Cryonics costs present value worksheet
Cryonics is usually funded by insurance. Two of the major cryonics companies in the US are Alcor and the Cryonics Institute (CI).
I assumed the annual insurance premium is 0.5% of the face value, which is about in line with what I was able to find in online illustrations for guaranteed universal life policies (a fairly cheap way to get an insurance policy guaranteed to stay in force, with a constant premium, as long as you make the payments), for young adults in excellent health. Quotes you receive may differ.
For any given plan, there's an up front fee and an annual fee. There's also an annual cost for maintaining a guaranteed life insurance policy. I calculated the total annual cost by adding a rough estimate of the annual life insurance premium to the annual fee. All these are in nominal terms. I used formulas so if you want to play around with the discount rate or expected # of years you'll be with CI you can see what that does to the cost estimates.

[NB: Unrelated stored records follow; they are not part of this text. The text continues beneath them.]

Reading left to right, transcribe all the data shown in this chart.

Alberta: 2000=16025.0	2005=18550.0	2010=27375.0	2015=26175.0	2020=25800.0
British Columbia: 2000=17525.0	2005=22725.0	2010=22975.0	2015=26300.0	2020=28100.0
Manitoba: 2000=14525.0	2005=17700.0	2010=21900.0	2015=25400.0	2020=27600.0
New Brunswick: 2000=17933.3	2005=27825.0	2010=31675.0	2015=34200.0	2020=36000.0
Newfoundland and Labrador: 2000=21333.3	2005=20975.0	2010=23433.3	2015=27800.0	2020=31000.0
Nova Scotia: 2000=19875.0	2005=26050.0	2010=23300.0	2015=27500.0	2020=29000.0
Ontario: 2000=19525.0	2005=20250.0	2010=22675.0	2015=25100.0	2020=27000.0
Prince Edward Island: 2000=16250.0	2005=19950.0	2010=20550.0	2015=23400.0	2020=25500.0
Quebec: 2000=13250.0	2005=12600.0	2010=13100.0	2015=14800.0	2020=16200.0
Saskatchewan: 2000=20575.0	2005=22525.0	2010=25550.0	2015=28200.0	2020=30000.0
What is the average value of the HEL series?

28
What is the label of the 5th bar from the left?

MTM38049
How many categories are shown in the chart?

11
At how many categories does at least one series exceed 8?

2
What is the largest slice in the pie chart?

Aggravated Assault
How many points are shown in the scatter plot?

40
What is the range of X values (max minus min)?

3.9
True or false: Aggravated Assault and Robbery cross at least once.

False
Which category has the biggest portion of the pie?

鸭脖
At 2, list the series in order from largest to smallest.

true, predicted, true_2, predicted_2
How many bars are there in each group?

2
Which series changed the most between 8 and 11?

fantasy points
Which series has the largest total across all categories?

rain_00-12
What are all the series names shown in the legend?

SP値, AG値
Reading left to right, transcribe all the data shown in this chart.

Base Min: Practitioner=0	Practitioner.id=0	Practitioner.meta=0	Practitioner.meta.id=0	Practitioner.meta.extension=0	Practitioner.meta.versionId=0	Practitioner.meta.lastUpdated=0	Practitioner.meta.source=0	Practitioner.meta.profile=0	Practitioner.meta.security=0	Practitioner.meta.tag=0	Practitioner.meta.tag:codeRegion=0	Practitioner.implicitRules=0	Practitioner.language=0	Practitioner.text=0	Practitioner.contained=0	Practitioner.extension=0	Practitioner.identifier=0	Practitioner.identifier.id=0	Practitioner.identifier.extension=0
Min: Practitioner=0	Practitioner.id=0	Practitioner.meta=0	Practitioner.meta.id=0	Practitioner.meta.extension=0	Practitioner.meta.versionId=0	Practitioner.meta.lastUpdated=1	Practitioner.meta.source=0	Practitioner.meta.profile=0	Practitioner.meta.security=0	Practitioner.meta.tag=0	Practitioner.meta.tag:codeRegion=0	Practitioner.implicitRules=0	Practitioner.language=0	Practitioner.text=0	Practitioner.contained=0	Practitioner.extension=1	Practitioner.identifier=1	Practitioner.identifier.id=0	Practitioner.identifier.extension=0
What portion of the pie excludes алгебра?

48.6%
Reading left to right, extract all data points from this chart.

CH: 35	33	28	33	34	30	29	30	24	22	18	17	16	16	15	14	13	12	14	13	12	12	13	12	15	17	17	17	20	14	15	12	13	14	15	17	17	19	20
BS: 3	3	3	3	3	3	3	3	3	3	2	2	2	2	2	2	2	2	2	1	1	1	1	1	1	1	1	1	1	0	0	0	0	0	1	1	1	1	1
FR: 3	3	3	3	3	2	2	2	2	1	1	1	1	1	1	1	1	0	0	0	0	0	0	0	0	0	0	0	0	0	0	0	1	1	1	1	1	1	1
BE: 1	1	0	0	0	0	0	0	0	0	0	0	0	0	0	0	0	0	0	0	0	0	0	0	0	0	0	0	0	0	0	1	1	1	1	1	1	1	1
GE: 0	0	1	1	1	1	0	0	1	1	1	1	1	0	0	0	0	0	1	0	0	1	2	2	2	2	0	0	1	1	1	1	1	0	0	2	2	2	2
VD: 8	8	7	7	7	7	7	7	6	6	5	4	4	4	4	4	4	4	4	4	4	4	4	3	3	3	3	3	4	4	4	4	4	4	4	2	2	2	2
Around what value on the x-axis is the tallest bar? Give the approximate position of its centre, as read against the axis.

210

Cost estimates are all in present value terms (i.e. what it would be worth if you paid for it with a lump sum today). I don't try to take into account the possibility that membership costs might increase. The present values are for ease of direct comparison, and they're using an 8% annual discount rate - you can adjust it if you open the spreadsheet in Excel to see what the PV costs are like under different assumptions.
With CI, you can have either a lifetime membership (pay fees up front) or an annual membership (pay an application fee and then an annual fee). You can also choose to finance standby service (where they pick you up and transport you cold if you die unexpectedly) through Suspended Animation (SA) - this is done through insurance, and just means you need to take out more insurance. All CI cryopreservations are whole-body.
Alcor doesn't let you not get standby service, but you can either finance it through their annual CMS fee, or by adding $20k to your insurance coverage. For Alcor, you can choose between cheaper (and usually slightly more technically advanced) neuropreservation, or whole-body cryonics.
Is there an order-of-magnitude difference in the services provided, or only in the costs?
The services provided appear pretty similar, but it's easy to imagine that even an apparently small difference in quality could matter quite a lot. Overall I'm pretty uncertain how to evaluate the different services.